Page text:
____________________

Wednesday, November 17, 2021

Liam Ryan - Woven Not Stranded (December 11, 2021)

Woven Not Stranded is the third in the M2M trilogy and a homage to my musical roots - from playing disco in Auckland clubs 6 nights a week, years of touring playing rhythm and blues and jazz and, before all of that my love of classical music and my early days playing violin in orchestras. It's eclectic; it's all here. The title, Woven Not Stranded, is a nod to my inspiring grandmother Elsie who was a weaver and poet. She practised her art in the middle of nowhere up the Awatere Valley in the South Island NZ. I often feel the same solitude working on my music in the provinces - especially in The Time of Covid. And yet we all remain connected. By the strands of whanau and aroha that bind us. Woven Not Stranded.

1. Cosmic Lounge 06:00
2. Afrodisiac 04:19
3. Waltz for Amanda 04:42
4. Get Jive! 04:38
5. Soul Refrain 05:04
6. Royal Blues 05:57
7. Soul Refrain (Mudshark Monday Mix) 06:04

Guitar: Nick Granville, Dean Hetherington, Chet O'Connell, Regan Perry.
Bass: Peter Stroud, Liam Ryan
Saxophone: Alex Nyman, Hayden Baird
Horns: Rodger Fox, Jack Harre, Mike Booth
Drums: Steve Garden, Josh Sorenson
Hammond, pianos, synth and strings: Liam Ryan
Harp: Midge Marsden, Haggis Macguiness
Vocals: Sarah Spicer, Liam Ryan
Percussion and voice Artist: Amir Yussof

Producer: Liam Ryan
Mastering: Mike Bloemendal
Photography: Harry Harrison
Artwork: Mike Dunn/Tribal Brands

Portico Quartet - Monument (November 2021 Gondwana Records)

Portico Quartet announce Monument, the electronic driven follow-up to their acclaimed ambient-minimalist suite Terrain, presenting the band at their most direct.

It's rare that a band releases two albums within six months of each other, rarer too that while both are so different, they are both as epochal in terms of the band's output as Terrain and Monument are to Portico Quartet. The irony is that Monument, a stripped-back, intentionally direct album, was the album that the band set out to write in May 2020, before the dream like long-form Terrain came into focus. Briefly they were two halves of the same record, but the band ended up developing these two distinct bodies of work concurrently. And although they were written side-by-side and recorded at the same sessions, they are records best understood as distinct from each other, each with opposing ideas and forms.

Monument is one of Portico Quartet's most accessible, direct records to date. If Terrain addressed the darker side of how Duncan Bellamy and Jack Wyllie made sense of the pandemic, then Monument resonates as an ode to better times. If not quite a dance record, it nonetheless pulses with an energy, radiance and a scalpel sharp focus. Jack Wyllie explains: "It's possibly our most direct album to date. It's melodic, structured and there's an economy to it that is very efficient. There's not much searching or wastage within the music itself, it is all finalised ideas, precisely sculpted and presented as a polished artefact."

Bellamy expands "Monument sits somewhere between our albums Portico Quartet and Art in the Age of Automation. It has perhaps a more overtly electronic edge to its sound – there are more synthesisers and electronic elements than we have used before and the music is often streamlined and rhythmic".

____________________

The data:

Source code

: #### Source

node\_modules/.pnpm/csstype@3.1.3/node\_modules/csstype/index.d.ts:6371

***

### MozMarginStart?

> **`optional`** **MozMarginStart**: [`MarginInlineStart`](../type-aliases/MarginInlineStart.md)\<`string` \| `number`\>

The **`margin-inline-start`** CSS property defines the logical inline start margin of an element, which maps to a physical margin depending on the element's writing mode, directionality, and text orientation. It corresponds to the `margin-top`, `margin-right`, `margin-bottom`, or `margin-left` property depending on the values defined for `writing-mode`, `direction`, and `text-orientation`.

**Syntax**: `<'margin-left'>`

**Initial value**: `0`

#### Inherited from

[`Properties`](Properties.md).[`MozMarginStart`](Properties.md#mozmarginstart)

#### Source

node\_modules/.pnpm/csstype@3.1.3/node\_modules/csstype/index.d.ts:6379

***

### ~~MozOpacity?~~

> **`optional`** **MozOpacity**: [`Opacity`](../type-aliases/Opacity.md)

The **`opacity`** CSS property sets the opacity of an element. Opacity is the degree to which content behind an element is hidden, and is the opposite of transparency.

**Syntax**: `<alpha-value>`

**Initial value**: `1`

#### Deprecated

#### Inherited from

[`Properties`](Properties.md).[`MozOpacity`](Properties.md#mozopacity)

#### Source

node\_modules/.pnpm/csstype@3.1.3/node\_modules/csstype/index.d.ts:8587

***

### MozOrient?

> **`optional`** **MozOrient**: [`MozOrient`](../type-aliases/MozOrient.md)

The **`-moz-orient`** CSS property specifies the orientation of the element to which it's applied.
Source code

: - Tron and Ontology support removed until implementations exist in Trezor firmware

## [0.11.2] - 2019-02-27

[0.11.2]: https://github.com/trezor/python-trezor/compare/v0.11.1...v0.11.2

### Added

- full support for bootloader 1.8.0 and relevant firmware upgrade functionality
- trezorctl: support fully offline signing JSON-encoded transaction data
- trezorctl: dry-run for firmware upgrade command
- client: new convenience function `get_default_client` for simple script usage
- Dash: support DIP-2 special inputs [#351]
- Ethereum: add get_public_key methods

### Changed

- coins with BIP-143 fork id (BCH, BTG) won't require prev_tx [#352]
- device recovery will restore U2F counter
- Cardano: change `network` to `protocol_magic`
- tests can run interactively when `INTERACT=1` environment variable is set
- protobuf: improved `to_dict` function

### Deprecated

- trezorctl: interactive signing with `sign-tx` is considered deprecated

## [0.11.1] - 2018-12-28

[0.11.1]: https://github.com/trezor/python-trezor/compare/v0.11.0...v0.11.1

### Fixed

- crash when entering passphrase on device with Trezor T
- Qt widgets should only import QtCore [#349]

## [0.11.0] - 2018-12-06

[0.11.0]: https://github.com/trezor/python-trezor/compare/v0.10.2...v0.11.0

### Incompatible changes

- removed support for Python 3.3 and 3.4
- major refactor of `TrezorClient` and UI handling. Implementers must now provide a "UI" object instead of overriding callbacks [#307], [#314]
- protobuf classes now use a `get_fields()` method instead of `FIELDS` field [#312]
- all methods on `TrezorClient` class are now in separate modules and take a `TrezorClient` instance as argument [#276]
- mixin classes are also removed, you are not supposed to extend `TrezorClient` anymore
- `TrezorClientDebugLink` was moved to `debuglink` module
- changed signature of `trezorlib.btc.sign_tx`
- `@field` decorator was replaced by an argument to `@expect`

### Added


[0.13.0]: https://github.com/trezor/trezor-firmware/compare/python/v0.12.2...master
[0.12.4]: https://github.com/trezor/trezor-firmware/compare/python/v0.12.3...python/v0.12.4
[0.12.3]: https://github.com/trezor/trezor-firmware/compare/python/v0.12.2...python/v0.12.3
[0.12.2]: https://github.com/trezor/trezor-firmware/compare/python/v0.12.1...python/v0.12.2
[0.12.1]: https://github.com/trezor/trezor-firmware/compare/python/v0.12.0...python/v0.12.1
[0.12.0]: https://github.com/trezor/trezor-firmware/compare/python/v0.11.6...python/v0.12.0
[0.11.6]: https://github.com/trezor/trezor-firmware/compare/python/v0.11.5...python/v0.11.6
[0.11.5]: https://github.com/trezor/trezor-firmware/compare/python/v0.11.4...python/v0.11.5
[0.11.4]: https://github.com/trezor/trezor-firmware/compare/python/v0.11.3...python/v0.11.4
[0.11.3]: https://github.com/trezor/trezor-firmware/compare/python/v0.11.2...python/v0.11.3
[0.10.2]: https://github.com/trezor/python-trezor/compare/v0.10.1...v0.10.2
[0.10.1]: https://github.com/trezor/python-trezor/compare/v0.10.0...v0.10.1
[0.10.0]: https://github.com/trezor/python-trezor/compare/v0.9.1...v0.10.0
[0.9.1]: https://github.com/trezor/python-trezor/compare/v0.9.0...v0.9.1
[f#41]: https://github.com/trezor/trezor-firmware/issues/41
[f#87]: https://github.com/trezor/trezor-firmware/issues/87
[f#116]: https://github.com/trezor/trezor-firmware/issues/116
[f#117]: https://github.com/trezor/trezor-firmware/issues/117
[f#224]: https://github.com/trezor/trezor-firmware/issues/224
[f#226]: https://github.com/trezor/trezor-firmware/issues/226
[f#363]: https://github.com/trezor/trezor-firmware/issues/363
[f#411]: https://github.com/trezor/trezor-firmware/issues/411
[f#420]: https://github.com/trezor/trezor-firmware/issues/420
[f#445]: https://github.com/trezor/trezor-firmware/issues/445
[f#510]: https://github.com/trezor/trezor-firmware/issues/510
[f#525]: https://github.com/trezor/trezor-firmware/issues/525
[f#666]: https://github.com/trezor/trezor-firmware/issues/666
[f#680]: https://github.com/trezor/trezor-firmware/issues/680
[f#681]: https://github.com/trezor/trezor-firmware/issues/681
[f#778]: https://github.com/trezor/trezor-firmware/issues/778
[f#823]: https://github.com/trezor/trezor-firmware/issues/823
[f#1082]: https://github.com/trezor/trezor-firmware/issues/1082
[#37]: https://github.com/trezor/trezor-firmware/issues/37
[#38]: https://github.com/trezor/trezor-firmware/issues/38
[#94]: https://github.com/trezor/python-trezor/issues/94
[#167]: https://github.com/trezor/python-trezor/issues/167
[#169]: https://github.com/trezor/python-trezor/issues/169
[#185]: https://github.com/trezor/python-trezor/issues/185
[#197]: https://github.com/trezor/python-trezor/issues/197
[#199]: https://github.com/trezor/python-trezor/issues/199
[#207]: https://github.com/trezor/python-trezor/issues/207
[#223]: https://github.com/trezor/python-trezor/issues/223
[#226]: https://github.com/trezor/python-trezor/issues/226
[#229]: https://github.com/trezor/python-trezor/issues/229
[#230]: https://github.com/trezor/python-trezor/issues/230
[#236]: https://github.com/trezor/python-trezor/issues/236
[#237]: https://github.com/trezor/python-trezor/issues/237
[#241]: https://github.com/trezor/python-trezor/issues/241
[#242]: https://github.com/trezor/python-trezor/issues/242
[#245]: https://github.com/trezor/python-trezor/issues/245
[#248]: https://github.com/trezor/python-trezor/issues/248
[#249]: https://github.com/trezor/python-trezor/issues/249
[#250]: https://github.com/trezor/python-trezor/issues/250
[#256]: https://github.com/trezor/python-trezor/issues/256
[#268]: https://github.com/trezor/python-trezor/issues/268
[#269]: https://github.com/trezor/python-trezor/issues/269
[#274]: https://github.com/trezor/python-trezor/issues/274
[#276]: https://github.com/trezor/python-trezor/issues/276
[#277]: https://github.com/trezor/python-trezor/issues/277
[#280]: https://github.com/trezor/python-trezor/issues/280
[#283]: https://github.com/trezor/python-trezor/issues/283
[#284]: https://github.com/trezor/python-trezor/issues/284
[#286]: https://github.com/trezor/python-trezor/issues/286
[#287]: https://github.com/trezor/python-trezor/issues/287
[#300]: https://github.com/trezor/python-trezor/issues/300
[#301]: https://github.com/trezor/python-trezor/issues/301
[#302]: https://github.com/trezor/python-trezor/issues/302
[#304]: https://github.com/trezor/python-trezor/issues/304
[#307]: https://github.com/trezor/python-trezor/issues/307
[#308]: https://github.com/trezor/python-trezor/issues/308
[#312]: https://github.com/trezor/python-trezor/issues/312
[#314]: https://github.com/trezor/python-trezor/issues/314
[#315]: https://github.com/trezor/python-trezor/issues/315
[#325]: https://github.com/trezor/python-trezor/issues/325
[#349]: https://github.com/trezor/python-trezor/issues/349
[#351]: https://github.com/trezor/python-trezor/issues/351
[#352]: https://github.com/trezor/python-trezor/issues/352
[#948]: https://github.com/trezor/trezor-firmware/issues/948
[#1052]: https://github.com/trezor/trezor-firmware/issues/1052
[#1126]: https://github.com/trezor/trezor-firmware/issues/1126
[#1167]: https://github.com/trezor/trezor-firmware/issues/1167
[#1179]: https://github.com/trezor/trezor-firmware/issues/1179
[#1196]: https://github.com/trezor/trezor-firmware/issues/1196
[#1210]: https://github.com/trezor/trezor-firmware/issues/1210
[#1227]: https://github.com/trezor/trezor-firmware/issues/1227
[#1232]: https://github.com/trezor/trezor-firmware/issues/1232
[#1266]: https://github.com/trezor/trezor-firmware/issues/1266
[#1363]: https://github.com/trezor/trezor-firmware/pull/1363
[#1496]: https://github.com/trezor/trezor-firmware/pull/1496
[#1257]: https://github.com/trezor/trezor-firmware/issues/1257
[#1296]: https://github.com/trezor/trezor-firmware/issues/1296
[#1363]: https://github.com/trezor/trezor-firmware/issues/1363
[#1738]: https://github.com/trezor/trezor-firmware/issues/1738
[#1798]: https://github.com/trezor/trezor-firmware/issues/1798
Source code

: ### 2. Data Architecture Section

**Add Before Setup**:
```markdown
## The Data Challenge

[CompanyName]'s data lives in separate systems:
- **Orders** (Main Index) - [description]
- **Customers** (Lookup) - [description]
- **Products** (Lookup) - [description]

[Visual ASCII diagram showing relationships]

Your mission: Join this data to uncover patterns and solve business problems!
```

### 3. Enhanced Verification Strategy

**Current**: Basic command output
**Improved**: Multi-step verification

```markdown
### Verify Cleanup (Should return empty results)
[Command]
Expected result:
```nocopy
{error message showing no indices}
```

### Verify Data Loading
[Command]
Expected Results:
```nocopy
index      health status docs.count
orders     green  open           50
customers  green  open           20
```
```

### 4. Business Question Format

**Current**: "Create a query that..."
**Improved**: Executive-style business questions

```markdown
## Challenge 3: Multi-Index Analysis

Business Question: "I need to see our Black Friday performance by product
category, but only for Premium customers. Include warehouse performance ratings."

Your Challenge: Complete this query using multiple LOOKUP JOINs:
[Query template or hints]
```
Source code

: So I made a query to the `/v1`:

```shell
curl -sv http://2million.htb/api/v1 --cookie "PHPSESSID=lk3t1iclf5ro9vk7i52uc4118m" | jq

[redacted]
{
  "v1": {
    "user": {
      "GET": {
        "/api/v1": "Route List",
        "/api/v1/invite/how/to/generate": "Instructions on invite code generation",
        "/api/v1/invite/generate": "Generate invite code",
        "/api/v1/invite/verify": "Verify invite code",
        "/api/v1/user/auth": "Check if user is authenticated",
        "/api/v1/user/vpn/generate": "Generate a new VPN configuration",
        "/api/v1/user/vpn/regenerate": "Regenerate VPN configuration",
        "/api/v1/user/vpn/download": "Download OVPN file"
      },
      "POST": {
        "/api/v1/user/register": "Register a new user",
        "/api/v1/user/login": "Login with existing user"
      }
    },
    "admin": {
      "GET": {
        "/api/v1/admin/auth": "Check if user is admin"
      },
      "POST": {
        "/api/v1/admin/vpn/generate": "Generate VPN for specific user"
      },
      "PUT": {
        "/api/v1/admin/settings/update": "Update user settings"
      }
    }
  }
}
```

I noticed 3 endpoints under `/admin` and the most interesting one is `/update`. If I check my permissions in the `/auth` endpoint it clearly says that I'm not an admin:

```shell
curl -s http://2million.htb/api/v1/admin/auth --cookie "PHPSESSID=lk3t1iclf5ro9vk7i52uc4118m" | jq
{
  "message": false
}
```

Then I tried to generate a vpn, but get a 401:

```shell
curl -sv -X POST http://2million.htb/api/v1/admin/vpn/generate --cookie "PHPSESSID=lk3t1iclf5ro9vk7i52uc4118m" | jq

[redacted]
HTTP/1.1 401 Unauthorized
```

____________________

Exercise directions:
Answer from the album notes above:
1. What did Liam Ryan's grandmother Elsie do?
2. Who did the mastering for Woven Not Stranded?
3. When did Portico Quartet set out to write Monument?

The answer:
1. She was a weaver and poet.
2. Mike Bloemendal
3. May 2020